Today I was getting dressed and picked up a pair of jeans that were hung over a chair. As I started putting them on, I realised they weren’t mine but I still continued. They fitted like a glove. There is only one other in my house, living in my bedroom, putting jeans where mine usually hang out….
I can NEVER find jeans that fit me. They are either 38 and too big or 36 and too small. I’m 37 and they are nowhere to be found, except, I have discovered, in Mike’s wardrobe!
Men’s size 34 is perfect for me.
Mike now has a problem. He has officially lost two pairs of jeans. Hey Grandchildren, Great grandchildren,, when you read this in the future… here I am in Granpa/Great granpa’s jeans!
I’m very happy with them! Mike doesn’t really mind. I never thought I’d ever fit into a 34 again! I just had to pick the right department!
Today has been a blended day of work and rest. I also jogged/walked to Fish Hoek and back.. I have done some research and it is recommended for my age, that I should exercise at a heart rate of not really more than 140. Today I tried to slow down so my heart rate didn’t go up to a horrific 182 which is where it’s been before. Usually, I find I get a bit of discomfort (sore heart muscle) when it hits 170. I don’t want to overdo it, so I read up to find out what it should be. I was horrified when I realised I had been running at my maximum or higher. Gasp! It took me a lot longer to cover the 8km but I was not exhausted when I got home. Comparison between Friday and today, although Friday was a treadmill run followed by weight machine exercises.

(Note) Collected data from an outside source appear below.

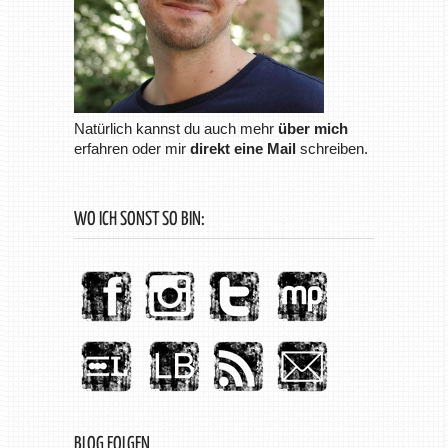
Natürlich kannst du auch mehr
über mich
erfahren oder mir
direkt eine Mail
schreiben.
WO ICH SONST SO BIN:
BLOG FOLGEN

Nugget from my journey: Moving to Paarl was a big step for Mike and I. It was very Afrikaans and I went to work at Paarl Hospital. This turned out to be a bit of nagmerrie. My Afrikaans was just not up to it. Blessed with a new Afrikaans surname didn’t help. I was given a tour of the hospital and introduced to everyone as “Sr van Niekerk sy-is-hoog-Engels”. It was like an extension of my name! I worked in casualty where that most amazing incident happened. (It’s at the bottom of the blog you can read here.) Perhaps that was the reason I spent two months working at Paarl Hospital. One month I worked and one month for my resignation month. The Lord intervened and opened a door for me to go and work at the Paarl Blood Transfusion. Here I worked with very bilingual colleagues who were happy to translate if required. When I was six months pregnant with Stacey, I was granted early maternity leave as they found someone to replace me and they were available immediately. I had actually arrived at the job pregnant which is pretty bad, so I was happy to oblige. From there, the Lord opened another door – this time I was to look after an old Jewish lady who had a brain tumour and not much time to live. I would go to her home three times a week and give her a bed bath. I had lots of opportunities to pray for her. Not out loud but just in her presence. She was Jewish and did not believe in Jesus. She could not speak but I would chat away. One day I mentioned the name of Jesus and she physically recoiled. It was the biggest reaction I had from her in the time I nursed her. She slowly deteriorated and one day I got the call to say she had passed away and could I please come so that I could preserve her dignity as the undertakers took her away. I got in my car and drove to the wine farm on which she lived. Her family were all there. I was taken into her room and I washed her, covered her and ensured that she was handled gently as she was taken out. It was the strangest thing. I was standing in the lounge waiting for the family to say their goodbyes. The undertaker had arrived and we were standing around when the son asked if we would like some wine. I declined, but the undertaker accepted the offer. As I say, it was the strangest thing!
In the course of my nursing, naturally, I encountered many people who died. It may seem a bit macabre for me to write about it, but when you are in the medical profession and dealing with sick people, it is part of the job. It is one of the hardest things to see life ebb away. To realise organs are shutting down until eventually the heart rate and breathing slows. The end is not far. He’s gone. She’s gone. Yet, like a ship disappearing from view across a vast ocean, there are people on the other side rejoicing. Here she comes. Here he comes. Believing in Jesus makes me know for sure that this is not all there is. When we breathe our last, there’s a lot more ahead….far better than the life we experience on earth – heaven awaits!
In peace I will lie down and sleep, for You alone, O Lord, will keep me safe.
These are the days.
Keep the smile going.
God bless you.
In His Grip,
Helga xx 🙂
Yesterday I did not swim. I did get to about 7500 steps. Today with the 8km walk/jog and a walk to and from the Mall , I’ve done more than 17000 steps.